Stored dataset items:
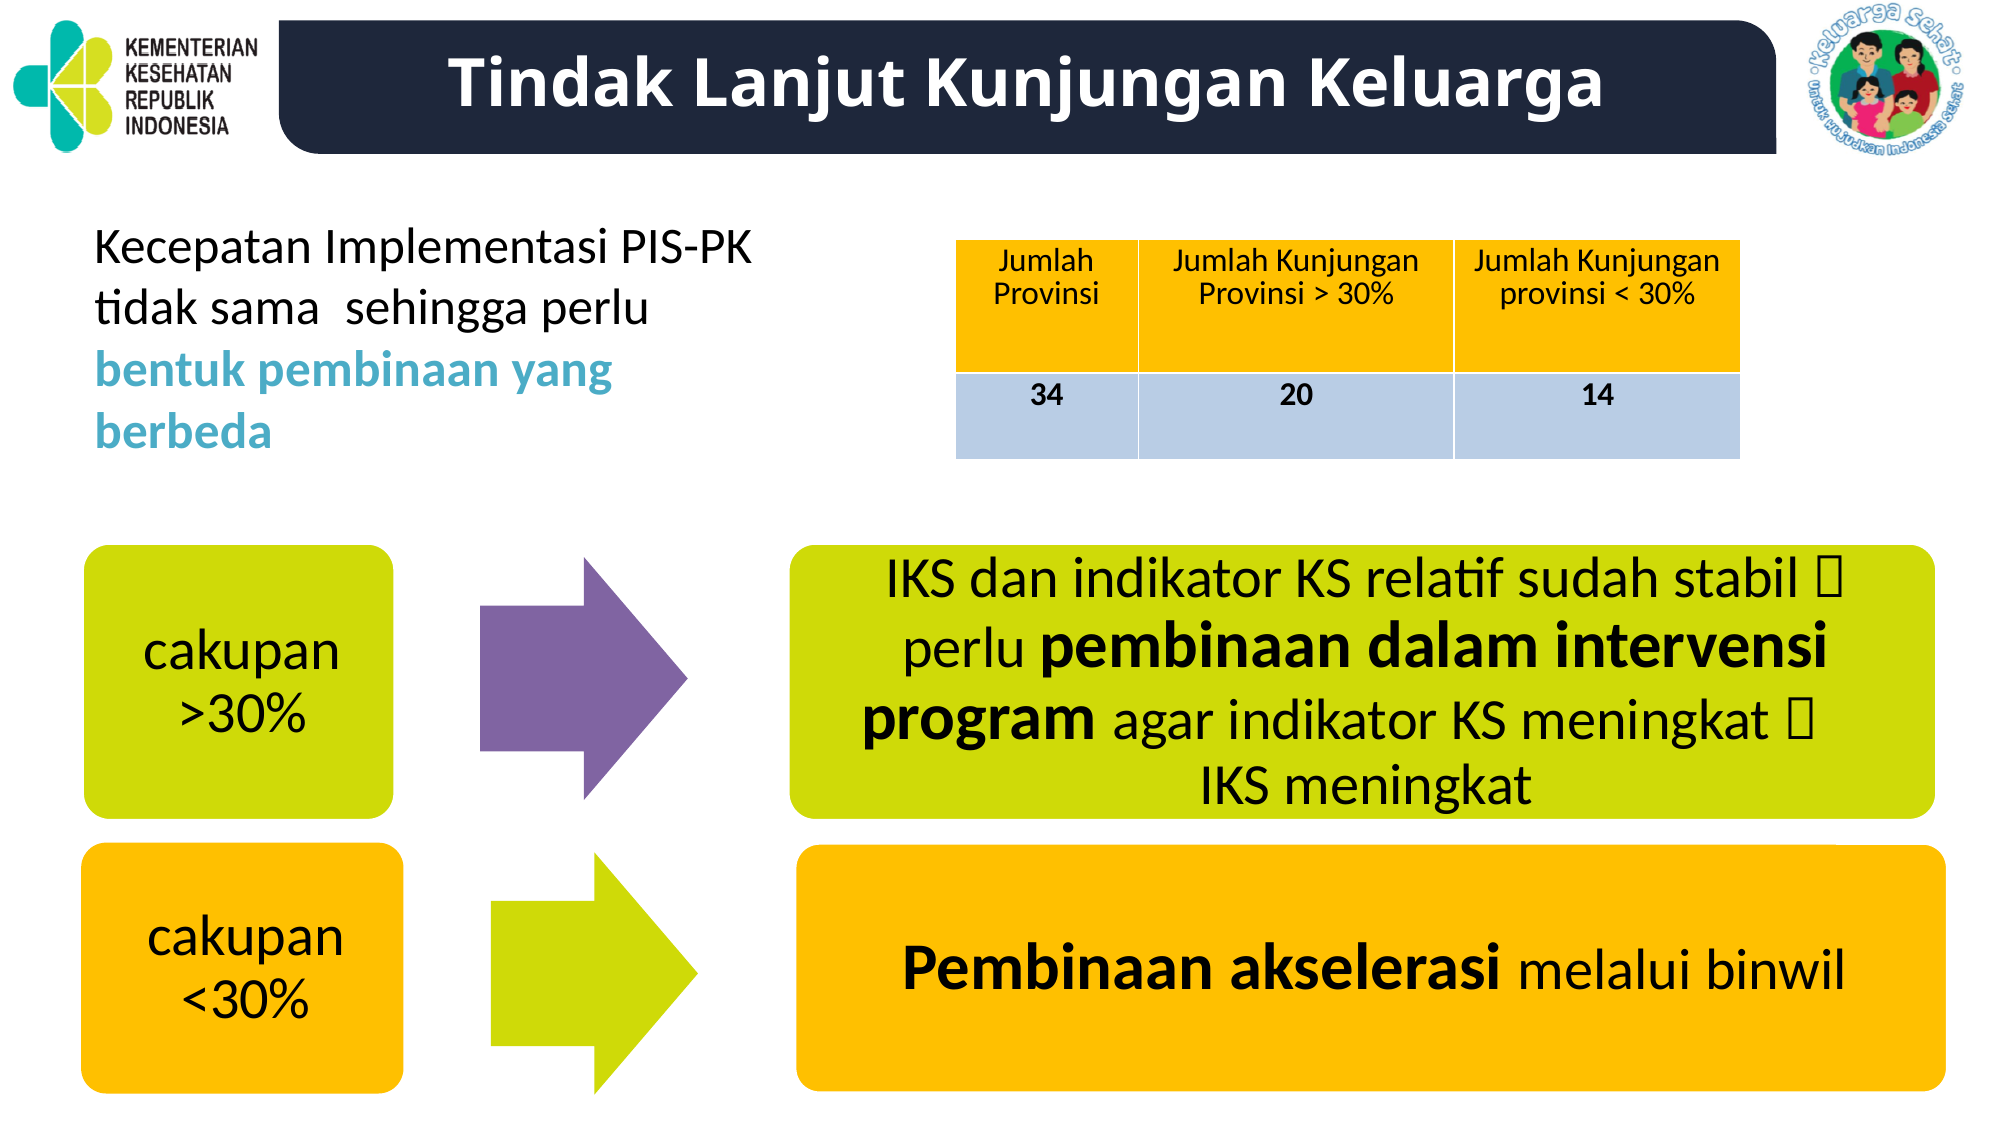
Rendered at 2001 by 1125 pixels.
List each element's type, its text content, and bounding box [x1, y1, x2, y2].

table_header Jumlah Kunjungan provinsi < 30% [1455, 240, 1740, 372]
table_header Jumlah Provinsi [956, 240, 1138, 372]
list Kecepatan Implementasi PIS-PK tidak sama sehingga perlu bentuk pembinaan yang berbeda [79, 204, 780, 469]
picture [13, 19, 263, 153]
table_cell 20 [1139, 374, 1453, 459]
text_box Tindak Lanjut Kunjungan Keluarga [278, 20, 1777, 154]
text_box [79, 542, 1940, 822]
picture [1792, 0, 1977, 162]
table_header Jumlah Kunjungan Provinsi > 30% [1139, 240, 1453, 372]
table_cell 34 [956, 374, 1138, 459]
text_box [79, 842, 1950, 1094]
table_cell 14 [1455, 374, 1740, 459]
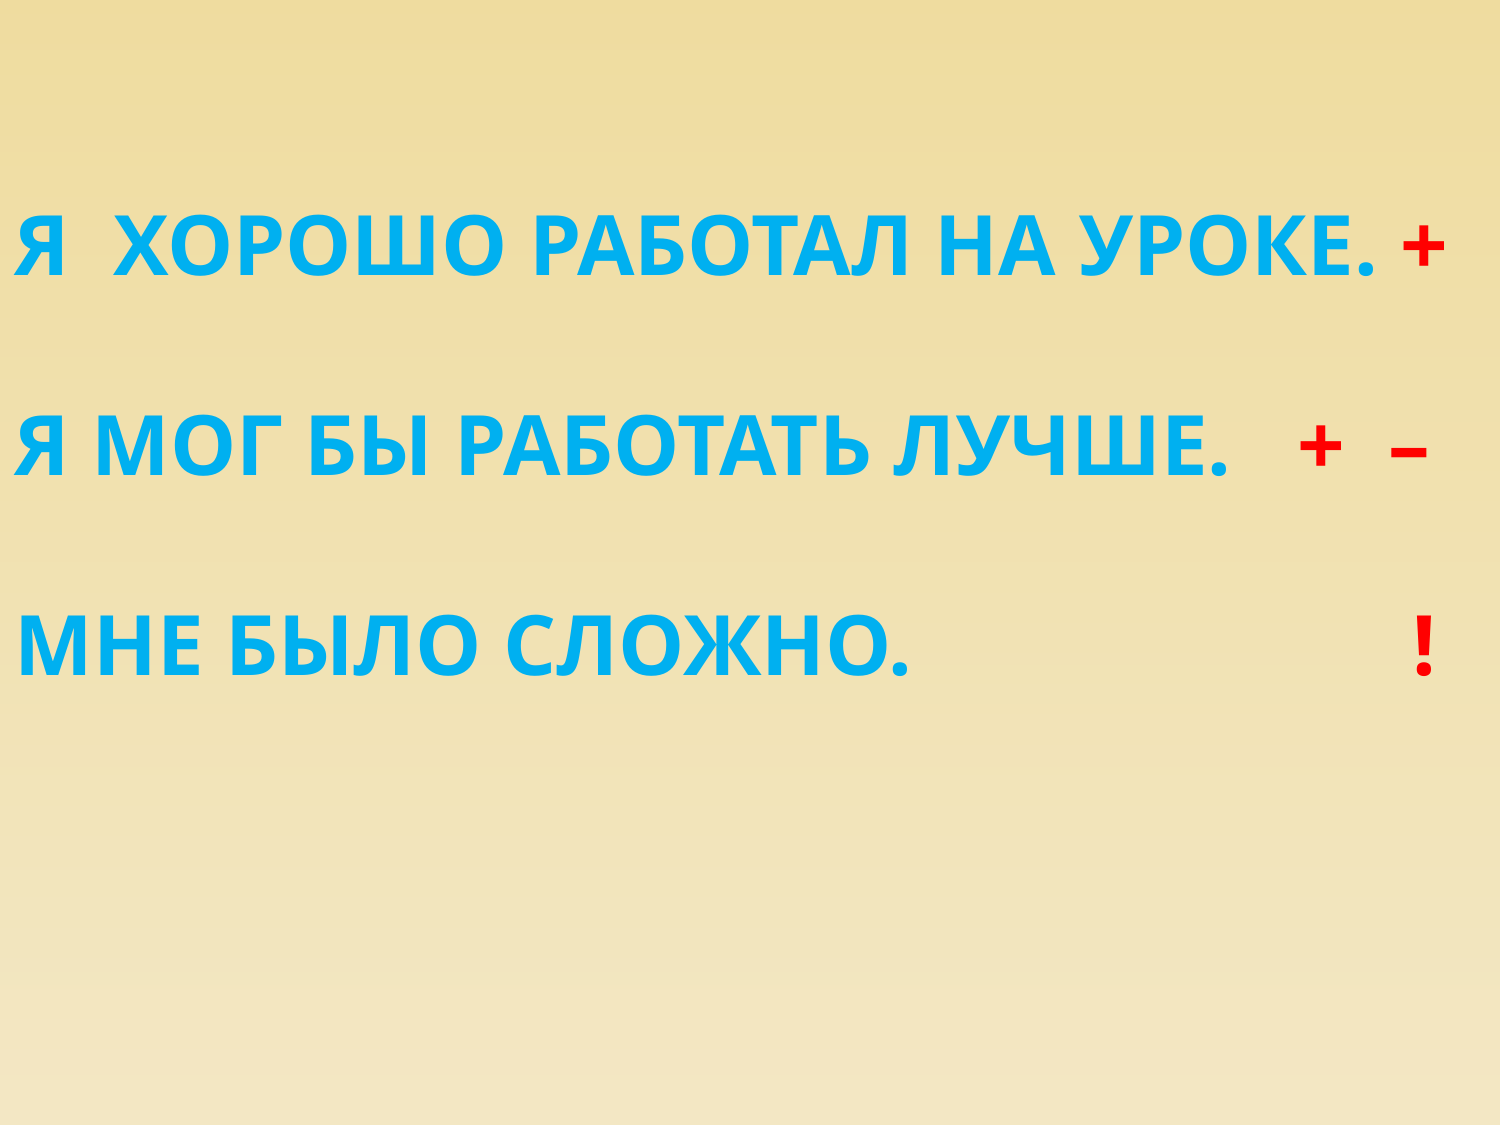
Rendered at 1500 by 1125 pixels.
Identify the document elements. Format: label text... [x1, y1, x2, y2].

text_box Я ХОРОШО РАБОТАЛ НА УРОКЕ. + Я МОГ БЫ РАБОТАТЬ ЛУЧШЕ. + – МНЕ БЫЛО СЛОЖНО. ! [0, 184, 1500, 700]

=== EXERCISE DETAILS ===
Tally the lines of the data that contain the string "pixels" and report the total alone.

=== RESPONSE TO THIS TASK ===
2